Talking Turkey: EU needs to chart a new course
Clearly, President Macron is not short of ideas nor limited in his ambition.
In the winds of change blowing across Europe, the Catalonian demand for independence from Spain is a straw in the wind. We have had a series of elections in European nations recently with populists and extreme factions gaining ground, the extreme right’s advance of the Alternative for Germany (AfD) marking a danger signal. Much as France’s young and dynamic President Emmanuel Macron is flying the flag of Europe and hopes to rejuvenate the European Union with German Chancellor Angela Merkel, the EU — one of the post-World War II success stories — needs a new direction and inspiration to surmount its blues. Essentially, the sub-nationalism displayed by Catalans, a prosperous part of Spain, was exacerbated by Spanish PM Mariano Rajoy’s decision to send the national police to frustrate a referendum, which had been declared unconstitutional by the courts and the political establishment. The police tried to manhandle those going to vote deepening divisions, for which Madrid belatedly apologised.

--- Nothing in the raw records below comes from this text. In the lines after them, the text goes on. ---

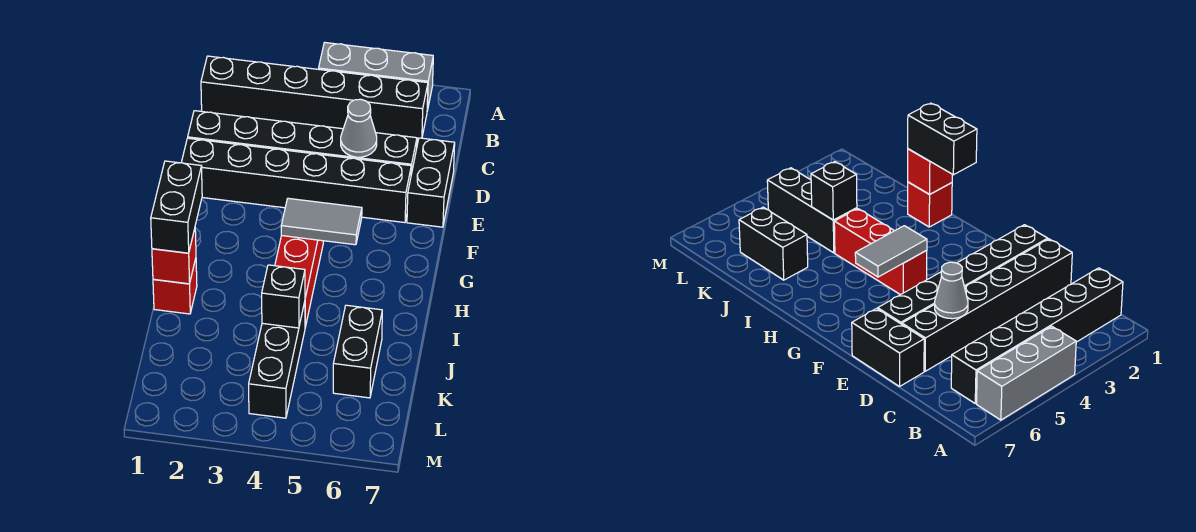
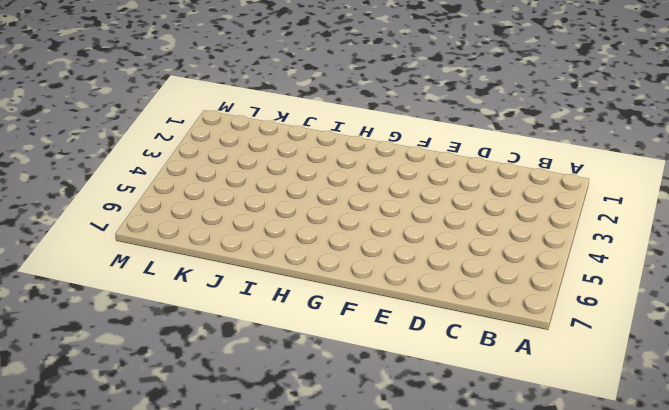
none -> grey brick A4:A6 level 1
none -> black brick B1:B6 level 1
none -> black brick D1:D6 level 1

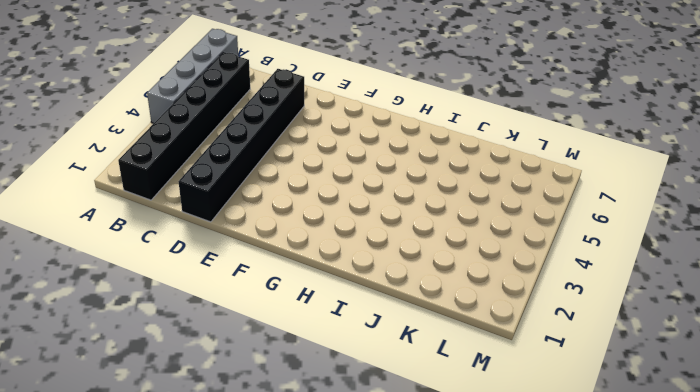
grey brick A4:A7 level 1 -> grey brick A4:A6 level 1
none -> black brick D7:E7 level 1
none -> black brick E1:E6 level 1
none -> red brick G4:I4 level 1

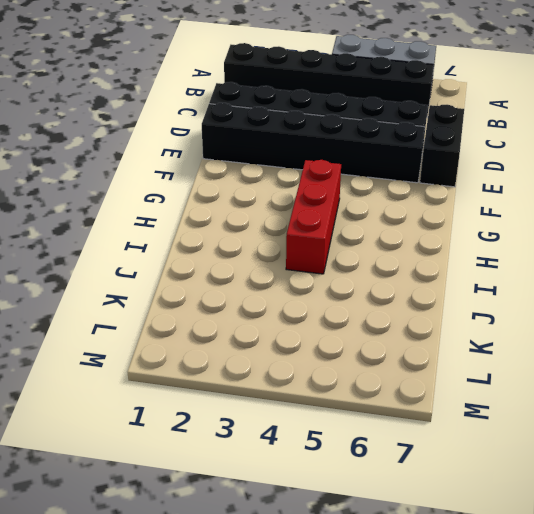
none -> red brick I1 level 1
none -> black brick J4:L4 level 1
none -> black brick J6:K6 level 1

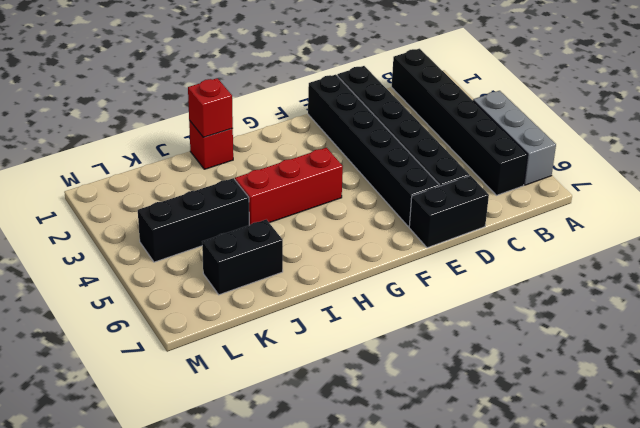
none -> grey cone D5 level 2
none -> grey tile G4:G5 level 2
none -> black brick J4 level 2

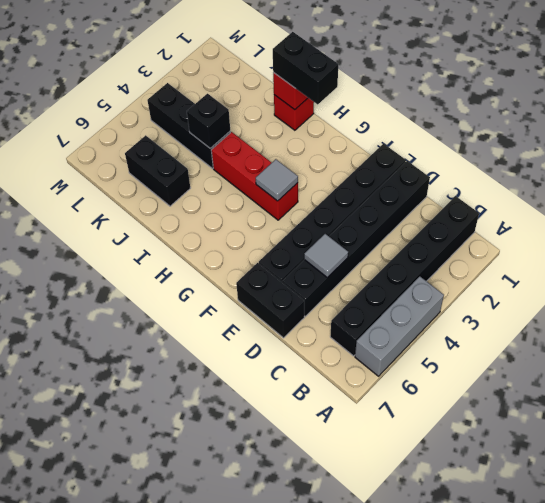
grey tile D5 level 2 -> grey cone D5 level 2
grey tile G4 level 2 -> grey tile G4:G5 level 2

The King weighed in on the side of the Madrid authorities in a speech that Catalans saw as being biased. There are calls for an outside mediator to bring peace even as Mr Rajoy is threatening to end Catalonia’s autonomy. Madrid says Catalans must first nullify their referendum result in favour of leaving though all accounts suggest that the majority still favours staying in Spain. The point of the Spanish crisis as the populist and extreme movements in other European countries is the romance of the European Union that brought the countries together and attracted former Communist countries into the fold is over. Even as the EU has got over the economic crisis it had faced in recent years and is now looking up, it needs to be fired by a new ideal missing from the agenda. While Ms Merkel is busy with the task of building an uneasy coalition to govern, President Macron is pressing on the accelerator to chart a new European course. In a landmark address in Paris, he proposed a common eurozone budget with corporate tax receipts from across the continent, a carbon tax at the EU’s borders, the conversion of 70 seats in the European Parliament that will become free on Britain’s exit into pan-EU seats and a common defence policy with “a common intervention force, a common defence budget and a common doctrine for action”.
Clearly, President Macron is not short of ideas nor limited in his ambition. But he realises, as does the rest of Europe, that the key to future changes lies with Ms Merkel, whose hand has been weakened by the depleted majority of her Christian Democratic Party and the rise of the AfD. But the initial responsibility is the success or otherwise of Mr Macron’s bold labour reforms and his ability to bring down his country’s economic deficit to reasonable levels. In a sense, therefore, the success of a new EU horizon will depend upon Ms Merkel’s ability to manoeuvre through her country’s new political landscape before tackling major problems of Europe’s future. Particularly after Britain’s impending exit, the Franco-German axis will be the main motor that will drive a revitalised EU. As an aside, France will be the only EU country after Brexit to possess an independent nuclear capability and a seat in the UN Security Council. There was a time after the end of World War II when the horrors and tragedies of combat brought about a yearning for unity. The last war is now a fleeting memory for the young in particular, brought up in a largely borderless Europe able to take up employment wherever they fancy. They take such blessing for granted.
What Europeans are now expressing is a desire to distinguish themselves from the European stereotype. It expresses itself in the form of Catalonian independence in one country, the AfD in another. The danger, of course, is that in the latter case it brings back memories of a particularly evil phase in German history. It might be fun for the young to sport themselves as neo-Nazis as a sign of protest but there are too many reminders of the harm the Nazis and Adolf Hitler did to make this acceptable. Thanks to Ms Merkel’s generosity in accepting more than a million mostly Muslim refugees from Syria into Germany, religious differences have come to the fore. If India can’t absorb 40,000 Rohingya refugees because they are Muslim, imagine Ms Merkel absorbing such large numbers. Germany, after all, is a Christian country and you don’t have to be a neo-Nazi to protest against changing the character of the nation. The anti-Muslim bias accentuated by the proclamation of an Islamic State with its brutal practices (now under retreat) prevails in many EU countries, particularly among former Communist EU members who have refused to take a single Muslim refugee, despite the quotas allotted to them. Apart from the religious element that has crept into European politics, this new feature has exacerbated expressions of sub-nationalism.
We are seeing the beginning of a new phase in EU politics which will make it that much harder to promote pan-European solutions. For many Europeans, the traditional roadblock is Germany’s tight money policy, which has made the country rich and prosperous. But most German legislators believe that their hard-earned prosperity should not be squandered by the foolish or extravagant policies of fellow EU states. It is an argument that will continue. Beyond this quibbling lies the future course the EU will take. As we have seen, President Macron is not lacking in ambition and bold ideas in revitalising the EU. The problem is whether the rest of the EU is ready to take the plunge, aided by Ms Merkel. At the very least, it will be a long haul, with many twists and turns. But the short answer must be that the EU is too valuable an institution to be allowed to wither and die.